9) Security & privacy

  • Never expose model API keys to the browser; front-end talks to your server only.

  • Use short-lived session tokens for streaming endpoints.

  • CORS: lock origins; prefer same-origin routes behind auth.

  • PII controls: redact on server before sending to the model; avoid logging raw prompts.

  • Content-Security-Policy: forbid mixed content; pin websocket endpoints.


10) Observability & SLOs

  • Metrics per stream: TTFT, tokens/sec, stream duration, bytes sent, abort count, error rate.

  • App signals: clarification count, stop ratio, retries.

  • Traces: correlate user action → retrieval → model call → stream events.

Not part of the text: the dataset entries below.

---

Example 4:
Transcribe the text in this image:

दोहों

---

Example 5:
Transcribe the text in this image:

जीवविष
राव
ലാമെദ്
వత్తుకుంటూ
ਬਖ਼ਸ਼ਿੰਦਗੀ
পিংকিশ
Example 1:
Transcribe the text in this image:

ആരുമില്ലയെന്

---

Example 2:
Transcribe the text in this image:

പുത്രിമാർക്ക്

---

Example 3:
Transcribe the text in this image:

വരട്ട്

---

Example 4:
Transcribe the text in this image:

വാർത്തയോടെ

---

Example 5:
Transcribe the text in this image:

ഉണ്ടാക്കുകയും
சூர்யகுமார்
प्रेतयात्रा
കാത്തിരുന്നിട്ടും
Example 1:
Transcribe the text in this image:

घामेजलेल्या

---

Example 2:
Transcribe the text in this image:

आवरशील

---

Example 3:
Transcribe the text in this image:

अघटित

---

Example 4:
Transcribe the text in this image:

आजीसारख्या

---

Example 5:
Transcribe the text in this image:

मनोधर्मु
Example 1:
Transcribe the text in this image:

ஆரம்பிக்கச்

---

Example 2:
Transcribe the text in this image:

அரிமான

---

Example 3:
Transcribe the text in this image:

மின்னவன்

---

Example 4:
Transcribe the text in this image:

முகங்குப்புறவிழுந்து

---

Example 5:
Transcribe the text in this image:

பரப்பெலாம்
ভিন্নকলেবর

  • Budgets: cap wall-clock (e.g., 30–45s) and token usage per request; surface “truncated” state in UI.


11) Advanced: structured JSON mode & tool results

For tool-augmented agents, stream JSON deltas not just text:

{"type":"delta","path":"$.thought","value":"Checking your calendar…"}
{"type":"tool_start","name":"calendar.find","args":{"date":"2025-09-01"}}
{"type":"tool_result","name":"calendar.find","result":[{"slot":"10:30–11:00"}]}
{"type":"delta","path":"$.plan[0]","value":"Propose 10:30–11:00"}
{"type":"final","value":{"answer":"Booked for 10:30","citations":[]}}

In React, apply path updates to a local JSON tree, and render partial structure alongside the growing text.

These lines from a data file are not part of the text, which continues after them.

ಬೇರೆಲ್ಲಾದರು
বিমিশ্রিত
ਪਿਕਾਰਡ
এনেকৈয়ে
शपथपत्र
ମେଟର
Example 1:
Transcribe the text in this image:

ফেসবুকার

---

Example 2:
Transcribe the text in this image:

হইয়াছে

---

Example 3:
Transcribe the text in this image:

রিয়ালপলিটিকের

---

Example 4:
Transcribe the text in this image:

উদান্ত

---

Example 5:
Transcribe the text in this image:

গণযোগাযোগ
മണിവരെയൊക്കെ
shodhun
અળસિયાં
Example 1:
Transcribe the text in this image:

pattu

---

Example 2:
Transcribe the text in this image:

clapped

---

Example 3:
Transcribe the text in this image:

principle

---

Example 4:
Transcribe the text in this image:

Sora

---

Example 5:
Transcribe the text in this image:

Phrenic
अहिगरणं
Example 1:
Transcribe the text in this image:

12) Anti-patterns (cost you latency & reliability)

  • Sending entire conversation transcript on every turn (use summaries/slots).

  • Rendering every single token (coalesce into small batches).

  • Building custom binary framing when SSE/NDJSON works fine.

  • No abort path—users get stuck waiting.

  • Proxy buffering enabled—SSE appears to “not stream.”


13) Quick selection guide

  • Simple chat, browser clients, minimal opsSSE (+ NDJSON events)

  • Realtime collab, tool telemetry, agent logsWebSocket

  • SSR/Edge render with progressive responsesfetch streaming (HTTP/2/3)

  • Experimental ultra-low latencyWebTransport (only if you know why)


14) Checklist to ship

  • Choose transport (SSE/WebSocket/fetch) and define event schema

  • Implement abort + “Stop generating”

  • Batch tokens; update UI ≤ every 60 ms

  • Add TTFT and tokens/sec metrics

  • A11y: aria-live + keyboard shortcuts

  • Proxy tuned (no buffering, keep-alive, sane timeouts)

  • Security: server-side keys, short-lived auth, CORS locked

  • Error states + reconnect with offset resume

  • Edge deployment (optional): colocate with model/RAG infra


Closing

Great LLM UX isn’t just what the model says—it’s how it arrives. Start with SSE, design a typed event protocol, make it interruptible, and measure the right things. When you need richer realtime semantics, graduate to WebSockets. Keep rendering efficient, accessible, and resilient—and your app will feel fast even when the model is thinking hard.